Terwijl Danny een pak shag uit zijn jas vist controleert hij
de wagen. Uit de cabine komen twee mannen gestapt. Ze steken hun sigaretten aan
en er wordt wat gepraat over de route. ‘Bisse al in ’t buitengebied geweas?’ vraagt Danny terwijl
hij een filterpapiertje uit zijn pakje Rizla trekt. ‘Joa joa Danny baas!’
klinkt het antwoord. ‘Des moei!’ reageert Danny goedkeurend. Hij blaast de rook
van zijn zware shag uit en kijkt langs de wagen. Er wil een auto langs. ‘Hes
dich häös ofzoe?’ roepen de mannen verontwaardigd wanneer
de auto de berm in scheurt. De bestuurder kijkt kwaad. De peuken van Hans en
Danny komen tot hun einde en worden op de grond gegooid. ‘Haije jongens!’
roepen ze en we stappen weer het busje in.
Hooguit vijf minuten en een kilometer verder zien we de
volgende wagen bij een tankstation. Deze mannen hebben pauze. Danny slingert de
auto naast de wagen, die twee soorten afval ophaalt. De chauffeur klimt uit de
cabine en springt naar beneden. De huid van de chauffeur is als een canvasdoek
bedekt met tatoeages. In zijn wenkbrauw, kin en oor zitten piercings. Zijn
hoofd is kaal. Hij neemt een hap van zijn broodje en biedt Danny en mij een
sigaret aan. Wederom worden de sigaretten aangestoken en Danny laat me de wagen
zien. ‘Dit is een hele speciale wagen. Ze halen twee soorten afval op. Maargoed,
daar zie je nu geen flikker van omdat ze pauze hebben.’ De route van de dag
wordt overlegd en het is tijd om Hans weer af te zetten.
_
_
Eenmaal onderweg vraag ik wat meer over de achtergrond van de
twee mannen. Danny vertelt me dat hij per toeval tien jaar geleden als
vuilnisman begon. ‘Toen ik van school af kwam leek het me wel cool om op de
kermis te werken. Ik was jong. Ik kwam bij een familie terecht en deed de hele
dag zwaar werk. Ik was doodongelukkig en leefde vier jaar lang geïsoleerd. Ik
had niemand. Via een uitzendbureau kwam ik bij dit baantje terecht. Het boeide
me toen allemaal niet zo veel, toch ben
ik nooit meer weggegaan. Dit is mijn familie. De mannen zijn mijn kameraden.’ Danny
kijkt tevreden voor zich uit. Dat hij die kameraden moet controleren en wijzen
op hun fouten, hoort erbij. ‘Het is soms gewoon klote, maar vuilnisman zijn is
geen grap, zoals veel mensen denken. De mannen kunnen vallen en botten breken
als ze zich niet aan de regels houden. Dat is het laatste wat ik wil.’

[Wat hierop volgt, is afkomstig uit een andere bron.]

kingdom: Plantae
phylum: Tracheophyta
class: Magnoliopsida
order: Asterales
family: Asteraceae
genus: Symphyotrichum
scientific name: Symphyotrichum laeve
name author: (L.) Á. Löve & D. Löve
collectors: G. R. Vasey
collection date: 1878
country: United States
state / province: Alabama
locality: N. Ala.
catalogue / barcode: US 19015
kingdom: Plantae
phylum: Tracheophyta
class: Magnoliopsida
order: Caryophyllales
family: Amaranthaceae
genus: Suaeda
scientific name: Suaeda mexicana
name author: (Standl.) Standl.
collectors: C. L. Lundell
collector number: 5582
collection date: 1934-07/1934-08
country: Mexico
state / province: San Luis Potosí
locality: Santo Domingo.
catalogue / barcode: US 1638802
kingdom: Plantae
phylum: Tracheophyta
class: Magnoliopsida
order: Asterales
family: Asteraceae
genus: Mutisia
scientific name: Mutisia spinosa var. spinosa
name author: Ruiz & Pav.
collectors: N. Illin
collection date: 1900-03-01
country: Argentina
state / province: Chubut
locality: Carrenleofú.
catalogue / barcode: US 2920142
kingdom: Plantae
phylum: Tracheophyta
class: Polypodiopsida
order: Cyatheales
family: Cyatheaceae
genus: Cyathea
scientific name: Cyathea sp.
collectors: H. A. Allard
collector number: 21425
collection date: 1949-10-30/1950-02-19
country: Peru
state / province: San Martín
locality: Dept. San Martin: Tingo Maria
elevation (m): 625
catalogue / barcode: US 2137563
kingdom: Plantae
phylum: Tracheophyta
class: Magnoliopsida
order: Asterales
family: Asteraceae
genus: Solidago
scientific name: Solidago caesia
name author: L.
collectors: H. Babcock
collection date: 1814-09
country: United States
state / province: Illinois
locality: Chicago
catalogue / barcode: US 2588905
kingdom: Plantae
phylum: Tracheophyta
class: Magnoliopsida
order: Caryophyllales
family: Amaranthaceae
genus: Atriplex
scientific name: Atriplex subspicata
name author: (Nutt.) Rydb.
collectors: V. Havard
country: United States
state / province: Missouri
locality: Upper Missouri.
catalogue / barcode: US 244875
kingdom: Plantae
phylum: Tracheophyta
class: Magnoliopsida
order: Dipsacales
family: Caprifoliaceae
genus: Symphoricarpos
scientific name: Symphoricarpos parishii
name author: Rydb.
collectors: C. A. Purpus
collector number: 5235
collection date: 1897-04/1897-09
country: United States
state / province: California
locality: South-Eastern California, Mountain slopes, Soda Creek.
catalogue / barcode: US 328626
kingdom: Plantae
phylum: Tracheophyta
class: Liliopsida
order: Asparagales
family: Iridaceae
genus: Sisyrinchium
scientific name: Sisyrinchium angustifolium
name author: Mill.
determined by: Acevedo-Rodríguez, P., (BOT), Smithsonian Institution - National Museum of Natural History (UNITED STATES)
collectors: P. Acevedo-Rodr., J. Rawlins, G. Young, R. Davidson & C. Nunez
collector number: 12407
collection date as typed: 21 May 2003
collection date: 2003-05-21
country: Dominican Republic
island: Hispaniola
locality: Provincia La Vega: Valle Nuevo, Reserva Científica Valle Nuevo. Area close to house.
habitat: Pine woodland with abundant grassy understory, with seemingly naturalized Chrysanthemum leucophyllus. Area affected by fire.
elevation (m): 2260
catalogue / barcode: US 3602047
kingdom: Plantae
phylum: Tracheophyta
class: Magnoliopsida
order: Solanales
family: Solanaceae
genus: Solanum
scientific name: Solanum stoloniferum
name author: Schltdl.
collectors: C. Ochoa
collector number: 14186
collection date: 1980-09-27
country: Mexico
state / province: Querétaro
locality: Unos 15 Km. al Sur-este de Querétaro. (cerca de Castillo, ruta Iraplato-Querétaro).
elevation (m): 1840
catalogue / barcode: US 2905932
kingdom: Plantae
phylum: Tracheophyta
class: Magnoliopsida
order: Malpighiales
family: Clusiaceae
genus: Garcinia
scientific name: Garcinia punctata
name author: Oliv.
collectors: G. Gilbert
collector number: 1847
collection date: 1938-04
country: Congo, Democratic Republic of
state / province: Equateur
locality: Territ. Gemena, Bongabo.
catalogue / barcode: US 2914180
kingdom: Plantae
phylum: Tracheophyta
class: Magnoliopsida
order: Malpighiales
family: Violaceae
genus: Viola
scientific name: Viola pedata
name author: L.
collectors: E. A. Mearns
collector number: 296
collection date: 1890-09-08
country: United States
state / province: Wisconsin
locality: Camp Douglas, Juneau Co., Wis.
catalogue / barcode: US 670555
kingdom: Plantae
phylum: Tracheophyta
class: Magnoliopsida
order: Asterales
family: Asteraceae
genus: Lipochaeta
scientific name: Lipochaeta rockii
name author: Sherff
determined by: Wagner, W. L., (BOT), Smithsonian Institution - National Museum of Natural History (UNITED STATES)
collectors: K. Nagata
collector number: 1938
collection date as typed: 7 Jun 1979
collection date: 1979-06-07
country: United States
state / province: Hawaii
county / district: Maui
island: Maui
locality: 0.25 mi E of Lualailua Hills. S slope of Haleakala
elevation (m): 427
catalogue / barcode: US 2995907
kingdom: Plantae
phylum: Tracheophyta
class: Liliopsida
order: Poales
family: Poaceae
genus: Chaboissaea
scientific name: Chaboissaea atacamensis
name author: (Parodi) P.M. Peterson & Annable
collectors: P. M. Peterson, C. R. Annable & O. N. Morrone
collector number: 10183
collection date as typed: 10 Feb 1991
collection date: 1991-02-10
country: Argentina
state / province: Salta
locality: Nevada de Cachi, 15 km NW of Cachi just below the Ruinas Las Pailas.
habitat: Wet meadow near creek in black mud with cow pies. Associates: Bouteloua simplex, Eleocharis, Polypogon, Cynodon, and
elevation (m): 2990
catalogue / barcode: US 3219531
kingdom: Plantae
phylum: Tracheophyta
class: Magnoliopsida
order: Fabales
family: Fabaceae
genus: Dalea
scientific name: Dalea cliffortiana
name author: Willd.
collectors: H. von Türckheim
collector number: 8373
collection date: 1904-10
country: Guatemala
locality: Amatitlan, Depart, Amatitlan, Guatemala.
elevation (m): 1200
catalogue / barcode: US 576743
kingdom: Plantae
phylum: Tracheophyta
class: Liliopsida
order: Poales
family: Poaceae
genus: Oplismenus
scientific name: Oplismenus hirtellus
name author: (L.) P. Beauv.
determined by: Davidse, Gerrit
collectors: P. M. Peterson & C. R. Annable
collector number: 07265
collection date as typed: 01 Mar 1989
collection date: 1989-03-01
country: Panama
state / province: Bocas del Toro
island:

We rijden het terrein van Sita weer op en Hans springt uit
de auto. Zijn vrijwillige ritje houdt hier op. Ik bedank hem voor het meerijden
en schud hem de hand. Ik grap nog wat en vraag hem hoe ik ook alweer heet.
‘Iris’, zegt hij met een grijns. ‘Iris. Dat vergeet ik nooit meer.’ Ik zwaai
hem na en voor de tweede shift begint is het tijd voor pauze. In het
rokersgangetje zitten vuilnismannen Marnix, Cor en Danny op een rij. Ze zitten
elk op een campingstoeltje. De stalen neuzen van hun schoenen wijzen mijn kant
op. Er wordt in stilte gerookt. De kringetjes rook dansen in de wind. Ik voel
me een beetje ongemakkelijk totdat ik me realiseer dat het normaal is dat deze
mannen elkaar weinig te zeggen hebben. Ze werken namelijk elke dag, soms zes
dagen in de week, op dezelfde wagen, met dezelfde mensen. Ik neem binnen een
kijkje en spot tot mijn verbazing een damestoilet. Zonder slot.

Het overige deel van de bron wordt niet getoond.